— BEGIN —

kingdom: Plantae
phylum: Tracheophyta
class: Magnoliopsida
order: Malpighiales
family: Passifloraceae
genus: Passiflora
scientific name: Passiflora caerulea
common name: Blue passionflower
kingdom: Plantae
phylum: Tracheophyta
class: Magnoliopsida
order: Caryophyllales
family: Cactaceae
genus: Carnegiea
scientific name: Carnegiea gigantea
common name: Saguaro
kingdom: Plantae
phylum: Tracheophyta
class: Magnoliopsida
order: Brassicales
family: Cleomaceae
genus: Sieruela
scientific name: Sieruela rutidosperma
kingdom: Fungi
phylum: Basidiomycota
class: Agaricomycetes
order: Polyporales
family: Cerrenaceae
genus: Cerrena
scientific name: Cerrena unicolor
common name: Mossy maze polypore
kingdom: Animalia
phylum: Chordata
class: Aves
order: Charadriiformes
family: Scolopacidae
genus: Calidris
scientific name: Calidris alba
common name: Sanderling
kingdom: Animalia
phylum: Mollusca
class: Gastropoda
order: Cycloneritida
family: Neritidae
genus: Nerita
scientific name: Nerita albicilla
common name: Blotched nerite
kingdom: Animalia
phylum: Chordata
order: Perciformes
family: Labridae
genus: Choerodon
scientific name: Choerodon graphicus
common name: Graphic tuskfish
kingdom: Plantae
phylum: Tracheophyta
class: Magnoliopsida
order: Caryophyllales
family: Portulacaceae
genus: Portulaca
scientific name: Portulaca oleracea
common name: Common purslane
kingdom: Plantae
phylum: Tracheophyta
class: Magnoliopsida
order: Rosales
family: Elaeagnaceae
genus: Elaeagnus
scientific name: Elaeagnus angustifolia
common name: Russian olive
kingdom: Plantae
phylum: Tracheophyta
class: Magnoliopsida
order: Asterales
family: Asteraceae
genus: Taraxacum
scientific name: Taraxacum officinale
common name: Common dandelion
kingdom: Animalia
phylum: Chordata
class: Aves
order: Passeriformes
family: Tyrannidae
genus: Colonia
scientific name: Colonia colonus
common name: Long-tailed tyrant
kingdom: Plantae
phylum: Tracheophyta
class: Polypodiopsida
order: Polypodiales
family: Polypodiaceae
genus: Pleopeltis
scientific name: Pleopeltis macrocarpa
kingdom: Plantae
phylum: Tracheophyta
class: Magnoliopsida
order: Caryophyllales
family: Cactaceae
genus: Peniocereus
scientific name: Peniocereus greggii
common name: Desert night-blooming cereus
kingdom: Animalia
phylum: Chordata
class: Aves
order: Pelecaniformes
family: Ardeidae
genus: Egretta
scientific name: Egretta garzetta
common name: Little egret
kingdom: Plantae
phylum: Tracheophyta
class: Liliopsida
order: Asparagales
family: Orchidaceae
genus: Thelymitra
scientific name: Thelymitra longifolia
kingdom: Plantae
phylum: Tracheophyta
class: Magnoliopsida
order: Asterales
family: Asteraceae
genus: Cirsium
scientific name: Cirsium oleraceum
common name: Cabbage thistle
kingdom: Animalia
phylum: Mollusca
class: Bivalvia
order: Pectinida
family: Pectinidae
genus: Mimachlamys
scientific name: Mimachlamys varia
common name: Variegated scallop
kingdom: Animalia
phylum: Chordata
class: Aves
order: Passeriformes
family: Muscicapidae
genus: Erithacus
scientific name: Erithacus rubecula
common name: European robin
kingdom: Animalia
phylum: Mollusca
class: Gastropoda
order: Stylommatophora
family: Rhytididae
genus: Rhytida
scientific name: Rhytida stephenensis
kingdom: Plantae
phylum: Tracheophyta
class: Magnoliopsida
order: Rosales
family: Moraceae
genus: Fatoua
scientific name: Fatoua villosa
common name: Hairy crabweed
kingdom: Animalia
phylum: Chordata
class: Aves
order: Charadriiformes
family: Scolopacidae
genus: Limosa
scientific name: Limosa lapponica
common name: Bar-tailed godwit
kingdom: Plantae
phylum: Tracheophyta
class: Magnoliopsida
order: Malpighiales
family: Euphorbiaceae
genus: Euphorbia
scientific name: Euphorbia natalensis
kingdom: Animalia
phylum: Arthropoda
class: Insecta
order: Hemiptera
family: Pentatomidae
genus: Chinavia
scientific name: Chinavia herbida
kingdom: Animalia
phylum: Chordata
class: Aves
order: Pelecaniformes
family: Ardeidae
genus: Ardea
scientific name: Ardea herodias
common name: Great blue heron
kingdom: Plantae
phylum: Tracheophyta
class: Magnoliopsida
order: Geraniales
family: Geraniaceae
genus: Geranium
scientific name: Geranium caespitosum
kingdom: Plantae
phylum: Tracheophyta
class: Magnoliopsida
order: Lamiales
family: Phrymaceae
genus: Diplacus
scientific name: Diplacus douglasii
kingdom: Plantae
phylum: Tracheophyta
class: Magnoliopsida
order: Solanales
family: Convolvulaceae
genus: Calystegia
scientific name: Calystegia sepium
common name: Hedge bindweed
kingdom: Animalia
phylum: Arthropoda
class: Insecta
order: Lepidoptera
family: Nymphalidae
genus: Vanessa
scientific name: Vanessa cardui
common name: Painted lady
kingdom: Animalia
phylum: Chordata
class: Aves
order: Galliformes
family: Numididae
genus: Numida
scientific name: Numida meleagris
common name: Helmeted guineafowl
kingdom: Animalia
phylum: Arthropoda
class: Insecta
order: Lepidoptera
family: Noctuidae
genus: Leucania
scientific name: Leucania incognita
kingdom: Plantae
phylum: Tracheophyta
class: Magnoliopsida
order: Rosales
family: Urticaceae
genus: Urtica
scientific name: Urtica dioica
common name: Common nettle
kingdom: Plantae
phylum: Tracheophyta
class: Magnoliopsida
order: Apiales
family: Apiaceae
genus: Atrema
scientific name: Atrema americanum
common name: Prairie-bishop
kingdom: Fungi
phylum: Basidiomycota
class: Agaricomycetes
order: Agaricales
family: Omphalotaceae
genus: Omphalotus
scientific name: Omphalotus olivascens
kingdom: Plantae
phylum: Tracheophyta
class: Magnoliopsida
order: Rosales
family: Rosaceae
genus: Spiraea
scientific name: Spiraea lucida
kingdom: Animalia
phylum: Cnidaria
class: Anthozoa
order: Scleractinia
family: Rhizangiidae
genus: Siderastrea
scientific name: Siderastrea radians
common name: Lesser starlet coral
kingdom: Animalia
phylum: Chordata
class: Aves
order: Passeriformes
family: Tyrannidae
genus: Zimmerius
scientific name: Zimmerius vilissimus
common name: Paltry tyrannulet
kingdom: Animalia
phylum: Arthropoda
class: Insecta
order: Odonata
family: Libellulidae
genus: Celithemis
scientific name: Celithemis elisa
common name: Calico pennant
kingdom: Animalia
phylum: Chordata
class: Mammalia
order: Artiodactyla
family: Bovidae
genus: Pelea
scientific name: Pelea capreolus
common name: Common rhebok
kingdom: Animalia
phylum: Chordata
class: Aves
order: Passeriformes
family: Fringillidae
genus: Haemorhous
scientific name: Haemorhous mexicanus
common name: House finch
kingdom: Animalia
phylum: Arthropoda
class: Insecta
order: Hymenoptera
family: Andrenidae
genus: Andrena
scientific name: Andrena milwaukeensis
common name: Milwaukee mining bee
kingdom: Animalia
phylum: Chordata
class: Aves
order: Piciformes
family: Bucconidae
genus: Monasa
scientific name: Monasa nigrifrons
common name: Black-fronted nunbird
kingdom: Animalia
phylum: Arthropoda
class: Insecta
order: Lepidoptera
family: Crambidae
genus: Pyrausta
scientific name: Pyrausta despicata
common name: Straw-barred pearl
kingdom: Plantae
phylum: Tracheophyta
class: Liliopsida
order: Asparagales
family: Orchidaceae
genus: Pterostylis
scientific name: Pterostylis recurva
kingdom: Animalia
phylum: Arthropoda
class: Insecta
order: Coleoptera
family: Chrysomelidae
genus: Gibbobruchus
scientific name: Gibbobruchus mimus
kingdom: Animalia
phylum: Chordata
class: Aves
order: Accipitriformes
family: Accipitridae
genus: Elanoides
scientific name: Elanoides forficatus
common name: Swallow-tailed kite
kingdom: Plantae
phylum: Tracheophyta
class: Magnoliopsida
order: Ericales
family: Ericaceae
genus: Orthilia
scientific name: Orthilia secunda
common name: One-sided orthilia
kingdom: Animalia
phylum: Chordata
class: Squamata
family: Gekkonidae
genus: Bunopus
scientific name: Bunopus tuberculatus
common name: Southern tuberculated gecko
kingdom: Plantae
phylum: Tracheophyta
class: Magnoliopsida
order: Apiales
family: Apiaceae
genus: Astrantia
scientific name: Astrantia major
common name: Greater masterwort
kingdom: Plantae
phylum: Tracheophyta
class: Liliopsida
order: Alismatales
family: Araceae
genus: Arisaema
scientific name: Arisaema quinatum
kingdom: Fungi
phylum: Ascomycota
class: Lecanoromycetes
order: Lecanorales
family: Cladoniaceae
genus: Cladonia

— END —

▶ [Instructions for the task]
Copy out the items from the line containing "scientific name: Monasa nigrifrons" down to the end, changing "common name" to "English name" and leaving everything else unchanged.

▶ [Response]
scientific name: Monasa nigrifrons
English name: Black-fronted nunbird
kingdom: Animalia
phylum: Arthropoda
class: Insecta
order: Lepidoptera
family: Crambidae
genus: Pyrausta
scientific name: Pyrausta despicata
English name: Straw-barred pearl
kingdom: Plantae
phylum: Tracheophyta
class: Liliopsida
order: Asparagales
family: Orchidaceae
genus: Pterostylis
scientific name: Pterostylis recurva
kingdom: Animalia
phylum: Arthropoda
class: Insecta
order: Coleoptera
family: Chrysomelidae
genus: Gibbobruchus
scientific name: Gibbobruchus mimus
kingdom: Animalia
phylum: Chordata
class: Aves
order: Accipitriformes
family: Accipitridae
genus: Elanoides
scientific name: Elanoides forficatus
English name: Swallow-tailed kite
kingdom: Plantae
phylum: Tracheophyta
class: Magnoliopsida
order: Ericales
family: Ericaceae
genus: Orthilia
scientific name: Orthilia secunda
English name: One-sided orthilia
kingdom: Animalia
phylum: Chordata
class: Squamata
family: Gekkonidae
genus: Bunopus
scientific name: Bunopus tuberculatus
English name: Southern tuberculated gecko
kingdom: Plantae
phylum: Tracheophyta
class: Magnoliopsida
order: Apiales
family: Apiaceae
genus: Astrantia
scientific name: Astrantia major
English name: Greater masterwort
kingdom: Plantae
phylum: Tracheophyta
class: Liliopsida
order: Alismatales
family: Araceae
genus: Arisaema
scientific name: Arisaema quinatum
kingdom: Fungi
phylum: Ascomycota
class: Lecanoromycetes
order: Lecanorales
family: Cladoniaceae
genus: Cladonia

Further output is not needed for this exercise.